What we already know: the Ryzen 7000 processors are the first PC chips based on a 5nm process, the first AMD desktop chips to boost past 5GHz, and their AM5 motherboard platform is the first from AMD to support DDR5 and PCIe 5.0 out of the box — depending on which motherboard you buy.
Oh, and you’ll have to buy a new motherboard because AMD is finally, understandably, breaking compatibility with the long-lived AM4 platform and switching away from pins on the CPU. (Your AM4 cooler can still come along for the ride.) And yes, the new Ryzen 7000 desktop chips really do have a crown-shaped lid.
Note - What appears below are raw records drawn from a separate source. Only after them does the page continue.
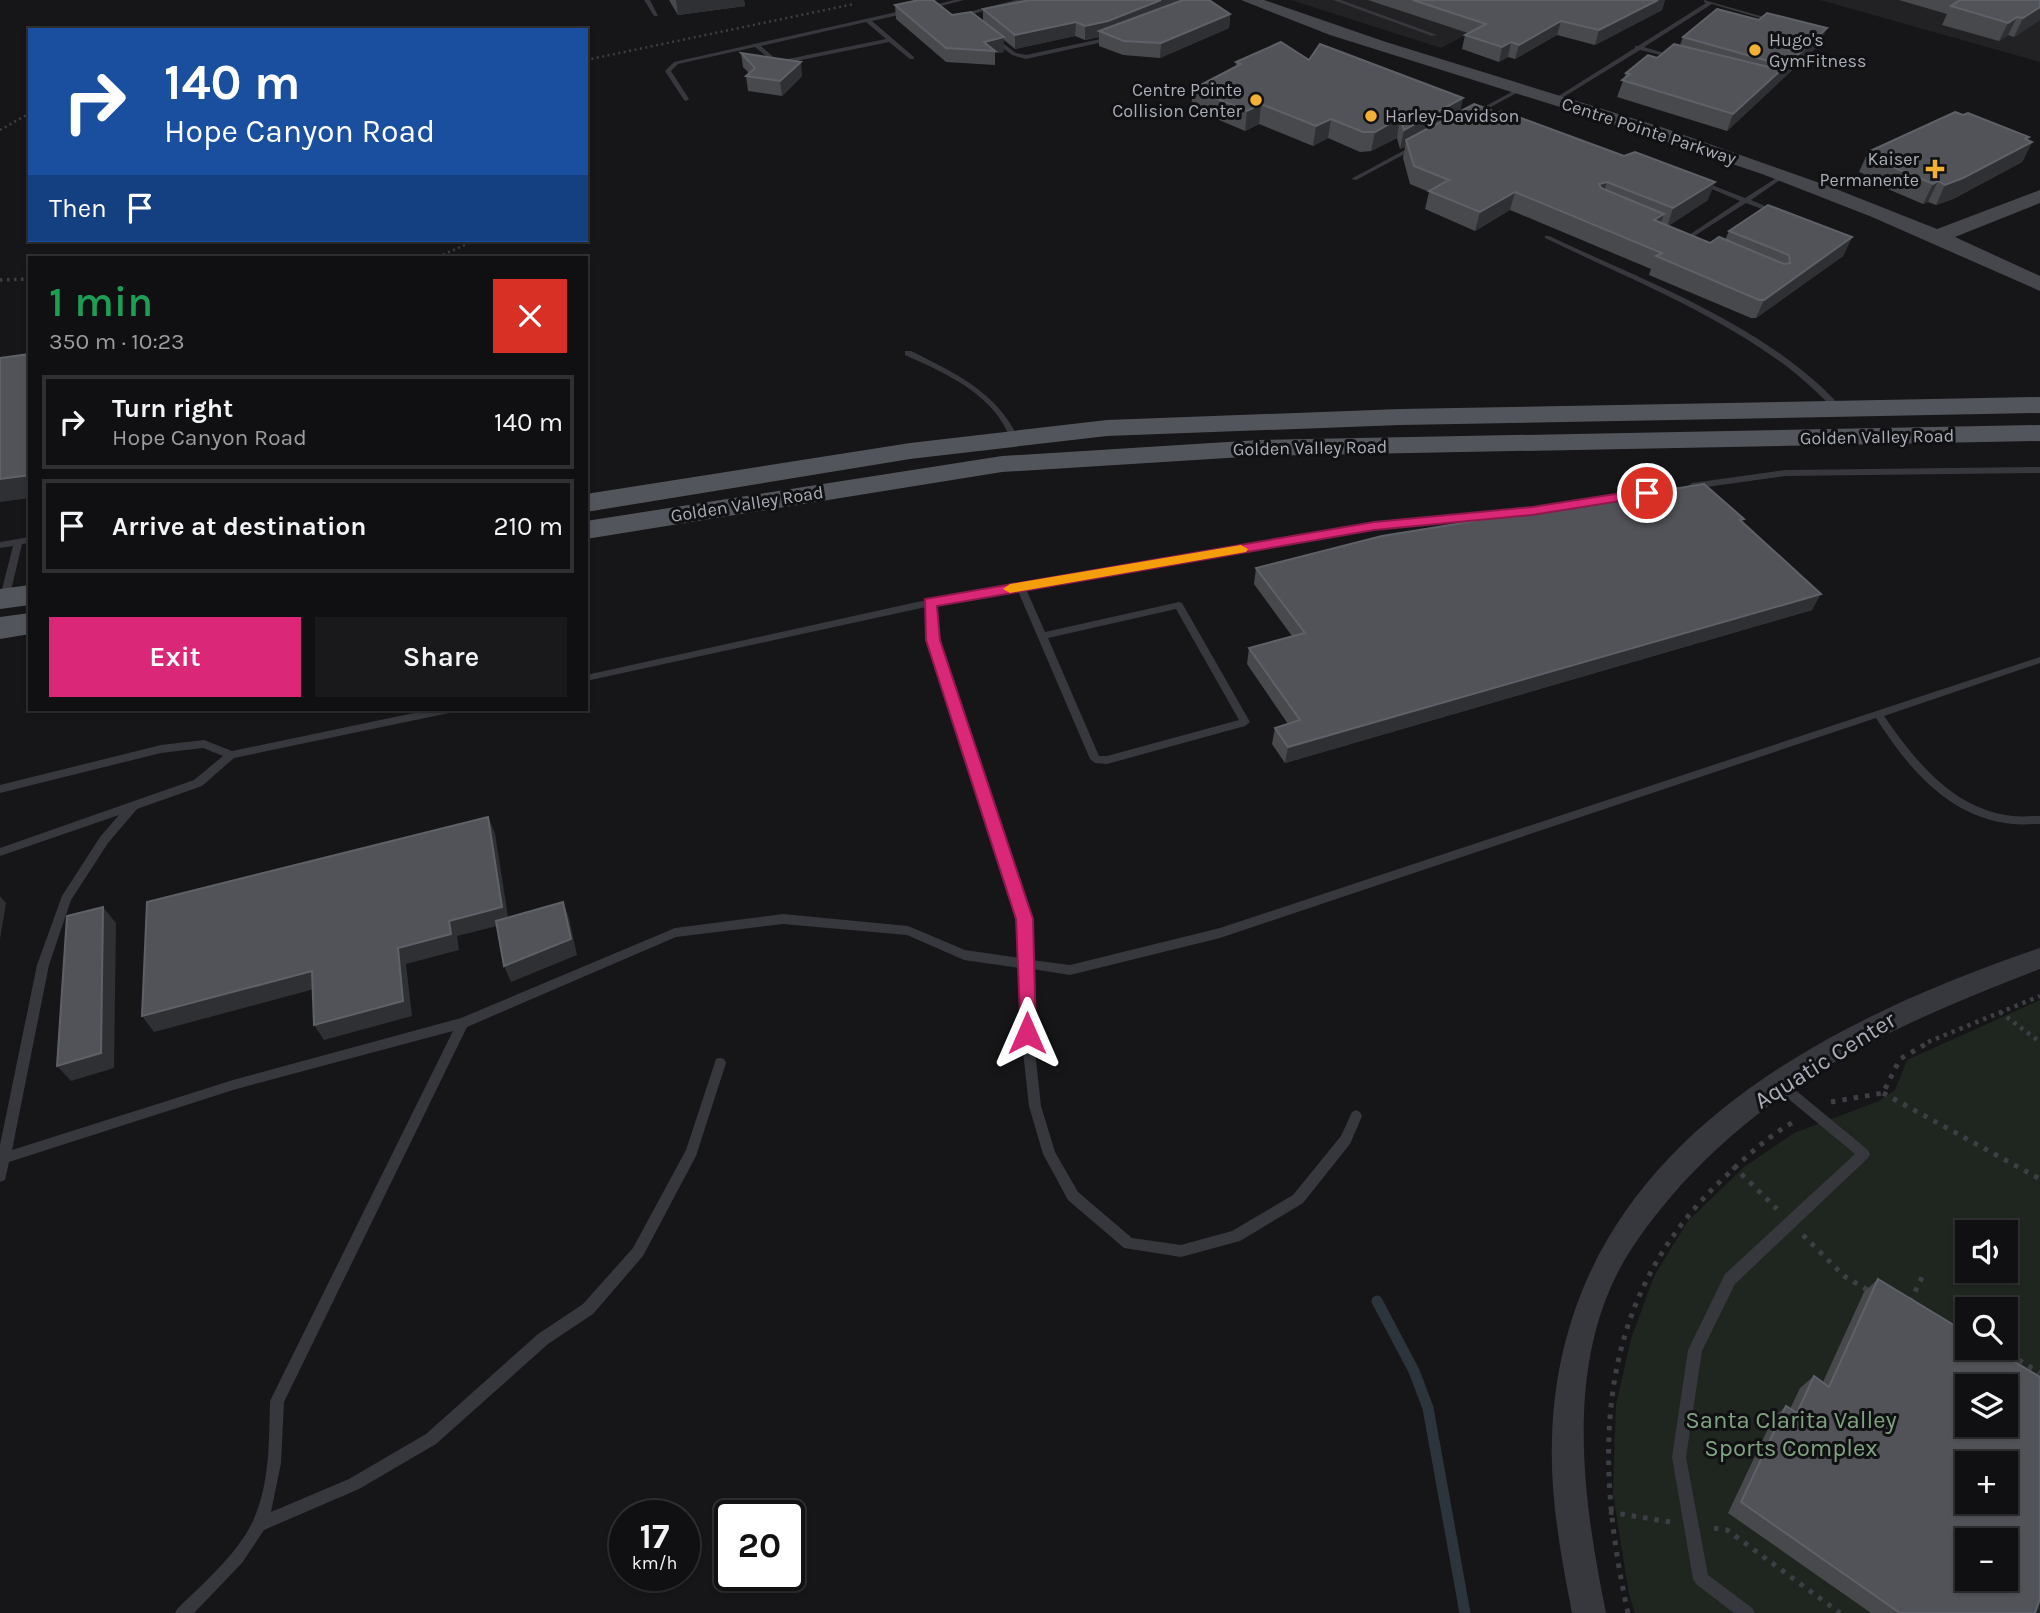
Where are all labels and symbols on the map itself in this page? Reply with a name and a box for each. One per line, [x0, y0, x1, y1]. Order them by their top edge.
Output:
place label: Hugo's GymFitness [1769, 29, 1866, 72]
marker: Hugo's GymFitness [1747, 42, 1763, 58]
place label: Centre Pointe Collision Center [1112, 79, 1242, 122]
marker: Centre Pointe Collision Center [1248, 92, 1264, 108]
street label: Centre Pointe Parkway [1559, 92, 1740, 170]
place label: Harley-Davidson [1385, 105, 1519, 127]
marker: Harley-Davidson [1363, 108, 1379, 124]
place label: Kaiser Permanente [1820, 148, 1919, 191]
marker: Kaiser Permanente [1925, 159, 1945, 179]
street label: Golden Valley Road [1800, 425, 1954, 449]
street label: Golden Valley Road [1233, 436, 1387, 460]
pin [1617, 463, 1677, 523]
street label: Golden Valley Road [669, 481, 825, 527]
position arrow [990, 996, 1064, 1070]
street label: Aquatic Center [1749, 1005, 1901, 1115]
park label: Santa Clarita Valley Sports Complex [1685, 1406, 1897, 1462]
speed limit sign: 20 [714, 1500, 805, 1591]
In case you don’t follow AMD closely, these will be the first desktop chips from AMD since its popular Ryzen 5000 series, because Ryzen 6000 was just for laptops and other mobile devices. But the company isn’t alternating between laptops and desktops, either: AMD’s also planning to release some Ryzen 7000 chips for both “extreme gaming laptops” and thin-and-lights as soon as next year.
Some other reasons to maybe not buy or build a new PC right now: RAM prices are reportedly falling, and while graphics cards have already hit MSRP or below, Chinese supply chain sources now claim Nvidia and AMD will slash GPU prices even more at the end of August. You might also consider why Nvidia and AMD might be clearing those shelves: we’re expecting a new generation of GPUs from each of them before 2022 is out.
Do note that Intel may raise CPU prices, though. Or at least that’s what we heard before the PC market took a huge dip and Intel surprised investors with a sudden half-billion-dollar loss.